Uma equipe de pesquisadores da Universidade de Stanford descobriu que, aproximadamente aos 13 anos, os cérebros dos adolescentes começam a responder mais fortemente a vozes que não são suas mães. Em seu artigo publicado no The Journal of Neuroscience , o grupo descreve como eles construíram suas pesquisas anteriores para aprender mais sobre as maneiras pelas quais os adolescentes amadurecem e se tornam pessoas independentes.

Em 2016, a mesma equipe realizou um esforço de pesquisa que envolveu o estudo do cérebro de crianças à medida que elas respondiam às vozes de suas mães. Eles descobriram que crianças pequenas não só conseguiam identificar com precisão a voz de sua mãe, mas que ouvi-la desencadeava uma série de áreas de processamento no cérebro . Nesse novo esforço, os pesquisadores expandiram essas descobertas realizando testes semelhantes nos cérebros de crianças à medida que cresciam na adolescência.

O novo trabalho envolveu fazer gravações de áudio de mães voluntárias dizendo palavras sem sentido.
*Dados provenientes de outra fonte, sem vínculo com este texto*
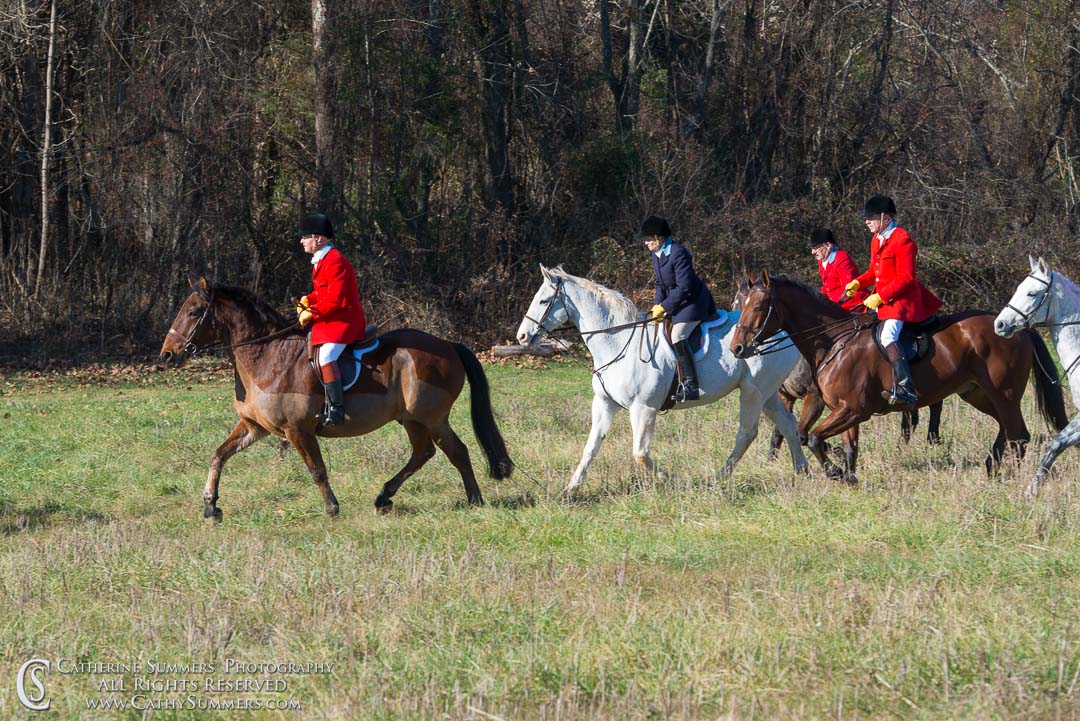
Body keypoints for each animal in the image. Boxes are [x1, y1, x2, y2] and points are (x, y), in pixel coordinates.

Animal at [159, 276, 514, 518]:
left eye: (194, 312)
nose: (166, 355)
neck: (267, 357)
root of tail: (448, 345)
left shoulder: (297, 430)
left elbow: (317, 469)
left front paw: (331, 507)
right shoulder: (253, 426)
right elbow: (219, 455)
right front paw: (211, 505)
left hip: (431, 417)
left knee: (458, 451)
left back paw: (474, 499)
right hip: (412, 419)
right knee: (423, 453)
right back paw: (385, 496)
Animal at [516, 264, 812, 496]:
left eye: (543, 301)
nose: (521, 337)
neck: (616, 342)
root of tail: (783, 331)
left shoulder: (643, 408)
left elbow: (639, 453)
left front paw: (668, 479)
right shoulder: (604, 404)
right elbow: (591, 447)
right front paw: (571, 488)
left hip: (752, 390)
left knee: (747, 433)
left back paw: (719, 478)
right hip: (767, 392)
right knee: (787, 424)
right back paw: (803, 471)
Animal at [730, 273, 1067, 481]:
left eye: (758, 306)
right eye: (740, 304)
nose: (737, 348)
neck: (834, 340)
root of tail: (1016, 328)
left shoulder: (851, 409)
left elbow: (812, 437)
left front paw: (835, 472)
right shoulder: (845, 410)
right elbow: (845, 446)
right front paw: (849, 475)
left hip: (1003, 393)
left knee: (1019, 435)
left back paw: (1011, 477)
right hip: (978, 393)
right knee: (1006, 429)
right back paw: (991, 465)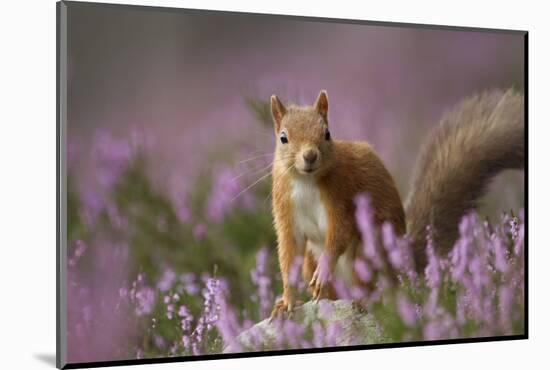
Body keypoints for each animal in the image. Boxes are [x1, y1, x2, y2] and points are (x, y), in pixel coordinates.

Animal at [270, 87, 528, 318]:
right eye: (283, 138)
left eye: (327, 133)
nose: (310, 155)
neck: (306, 181)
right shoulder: (286, 210)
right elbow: (289, 253)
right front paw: (287, 301)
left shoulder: (342, 195)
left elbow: (340, 232)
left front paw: (323, 272)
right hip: (311, 261)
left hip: (368, 252)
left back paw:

Os pesquisadores então reproduziram as gravações para os filhos adolescentes das mães durante exames de ressonância magnética, que destacaram as partes do cérebro que estavam sendo ativadas. Os pesquisadores também tocaram outros sons aleatórios e vozes de pessoas que não eram conhecidas pelos voluntários.

Eles descobriram que os adolescentes ainda reconheciam com precisão as vozes de suas mães, mas quando atingiam uma certa idade, geralmente em torno de 13 a 14 anos, seus cérebros começaram a responder com menos entusiasmo às gravações das vozes de suas mães e mais ao ouvir as vozes de outros pessoas. Eventualmente, eles responderam mais a vozes desconhecidas do que à voz de sua mãe. Mais especificamente, eles descobriram que o sulco temporal superior seletivo de voz tornou-se mais ativo nos adolescentes à medida que envelheciam ao ouvir quase qualquer voz .

Seu trabalho ajuda a confirmar teorias que sugerem que o cérebro humano se desenvolve para responder a um ambiente em mudança. À medida que a criança amadurece na adolescência, ela precisa aprender a ser mais criaturas sociais — e seu cérebro ajuda nesse processo prestando menos atenção à mãe e mais aos amigos e associados externos.